Introduction
We shall see later (chapter 10) that it is now clear that particles such as protons, neutrons and π-mesons (pions), once thought to be ‘elementary’ are, in fact, made from more basic constituents, the quarks. Thus the force between, say, two neutrons is basically the resultant of the forces between two groups, each of three quarks. In this respect it is approximately analogous to the Van der Waals force between two molecules, each of which consists of several atoms. As in the case of atomic or molecular problems, so for particles it is in many instances, however, very useful to treat the forces between particles such as nucleons rather than the forces between their constituent quarks.
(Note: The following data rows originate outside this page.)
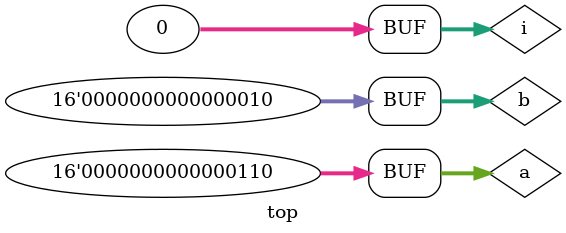
<source format=v>
`include "cla_gpk_16.v"
module top;
  wire [16:0] sum;
 
  reg [15:0] a, b;
  
  integer i=0;
  sixteenTwoBitAdder d1(sum[16:0], a[15:0], b[15:0]);
  
  initial
  begin
    $display("input 1     input 2         sum ");
  end
  

  initial
  begin
    a=16'b0010000000000001; b=16'b0001000000000001;
    #100  a=16'b0000000000000010; b=16'b0000000000000010;
    #100  a=16'b0000000000000110; b=16'b0000000000000010;


  end
 
  initial
    begin
        $monitor("%d      %d       %d  ", a[15:0], b[15:0], sum[16:0]);
  
    end
    

  
endmodule

</source>
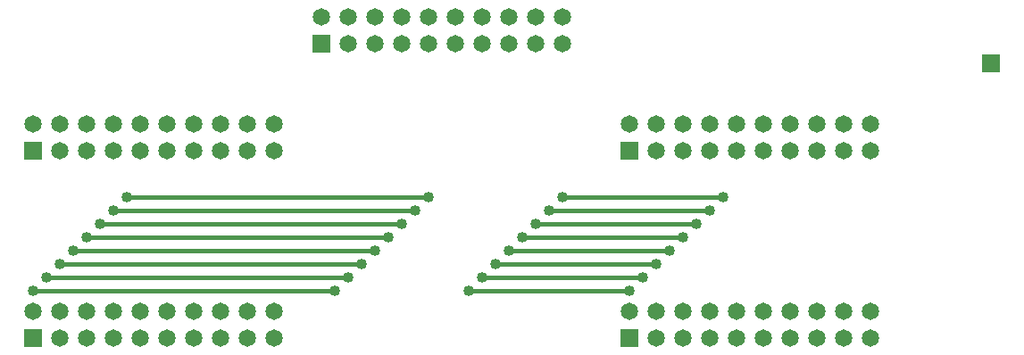
<source format=gtl>
G04 Output by ViewMate Deluxe V11.0.9  PentaLogix LLC*
G04 Tue Nov 11 14:29:24 2014*
%FSLAX33Y33*%
%MOMM*%
%IPPOS*%
%ADD10R,1.651X1.651*%
%ADD11C,1.651*%
%ADD12R,1.8009X1.8009*%
%ADD106C,1.016*%
%ADD107C,0.4064*%

%LPD*%
X0Y0D2*D107*G1X83502Y21209D2*X68262Y21209D1*X66992Y19939D2*X82232Y19939D1*X80962Y18669D2*X65722Y18669D1*X64452Y17399D2*X79692Y17399D1*X78422Y16129D2*X63182Y16129D1*X61912Y14859D2*X77152Y14859D1*X75882Y13589D2*X60642Y13589D1*X59372Y12319D2*X74612Y12319D1*X55562Y21209D2*X26988Y21209D1*X25718Y19939D2*X54292Y19939D1*X53022Y18669D2*X24448Y18669D1*X23178Y17399D2*X51752Y17399D1*X50482Y16129D2*X21908Y16129D1*X20638Y14859D2*X49212Y14859D1*X47942Y13589D2*X19368Y13589D1*X18098Y12319D2*X46672Y12319D1*D10*X74612Y7874D3*X74612Y25654D3*X45402Y35814D3*X18098Y25654D3*X18098Y7874D3*D11*X77152Y25654D3*X79692Y25654D3*X82232Y25654D3*X84772Y25654D3*X87312Y25654D3*X89852Y25654D3*X92392Y25654D3*X94932Y25654D3*X97472Y25654D3*X97472Y28194D3*X94932Y28194D3*X92392Y28194D3*X89852Y28194D3*X87312Y28194D3*X84772Y28194D3*X82232Y28194D3*X79692Y28194D3*X77152Y28194D3*X74612Y28194D3*X45402Y38354D3*X47942Y38354D3*X50482Y38354D3*X53022Y38354D3*X55562Y38354D3*X58102Y38354D3*X60642Y38354D3*X63182Y38354D3*X65722Y38354D3*X68262Y38354D3*X68262Y35814D3*X65722Y35814D3*X63182Y35814D3*X60642Y35814D3*X58102Y35814D3*X55562Y35814D3*X53022Y35814D3*X50482Y35814D3*X47942Y35814D3*X40958Y28194D3*X38418Y28194D3*X35878Y28194D3*X33338Y28194D3*X30798Y28194D3*X28258Y28194D3*X25718Y28194D3*X23178Y28194D3*X18098Y28194D3*X20638Y28194D3*X20638Y25654D3*X23178Y25654D3*X25718Y25654D3*X28258Y25654D3*X30798Y25654D3*X33338Y25654D3*X35878Y25654D3*X38418Y25654D3*X40958Y25654D3*X40958Y7874D3*X38418Y7874D3*X35878Y7874D3*X33338Y7874D3*X30798Y7874D3*X28258Y7874D3*X25718Y7874D3*X23178Y7874D3*X20638Y7874D3*X18098Y10414D3*X20638Y10414D3*X23178Y10414D3*X25718Y10414D3*X28258Y10414D3*X30798Y10414D3*X33338Y10414D3*X35878Y10414D3*X38418Y10414D3*X40958Y10414D3*X74612Y10414D3*X77152Y10414D3*X79692Y10414D3*X82232Y10414D3*X84772Y10414D3*X87312Y10414D3*X89852Y10414D3*X92392Y10414D3*X94932Y10414D3*X97472Y10414D3*X97472Y7874D3*X94932Y7874D3*X92392Y7874D3*X89852Y7874D3*X87312Y7874D3*X84772Y7874D3*X82232Y7874D3*X79692Y7874D3*X77152Y7874D3*D12*X108902Y33909D3*D106*X18098Y12319D3*X19368Y13589D3*X20638Y14859D3*X21908Y16129D3*X23178Y17399D3*X24448Y18669D3*X25718Y19939D3*X26988Y21209D3*X46672Y12319D3*X47942Y13589D3*X49212Y14859D3*X68262Y21209D3*X66992Y19939D3*X65722Y18669D3*X55562Y21209D3*X54292Y19939D3*X53022Y18669D3*X51752Y17399D3*X50482Y16129D3*X59372Y12319D3*X60642Y13589D3*X61912Y14859D3*X63182Y16129D3*X64452Y17399D3*X74612Y12319D3*X75882Y13589D3*X77152Y14859D3*X78422Y16129D3*X79692Y17399D3*X80962Y18669D3*X82232Y19939D3*X83502Y21209D3*X0Y0D2*M02*
</source>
Although many of the ideas concerning particle interactions were developed before quarks were identified as the constituents of nucleons and mesons, these ideas are, in general, not invalidated by the discovery of the quark structure and, indeed, the subject is perhaps best understood by means of this semi-historical approach.
Prediction of the π-mesons by Yukawa
The prediction of the existence of mesons, by Yukawa in 1935, and their subsequent discovery in the cosmic radiation, present one of the most striking examples of the interaction of theory and experiment in modern physics.
We can understand Yukawa's argument in a qualitative way as follows. It had become well established that electromagnetic forces could be well understood in terms of a field of which the quanta were photons.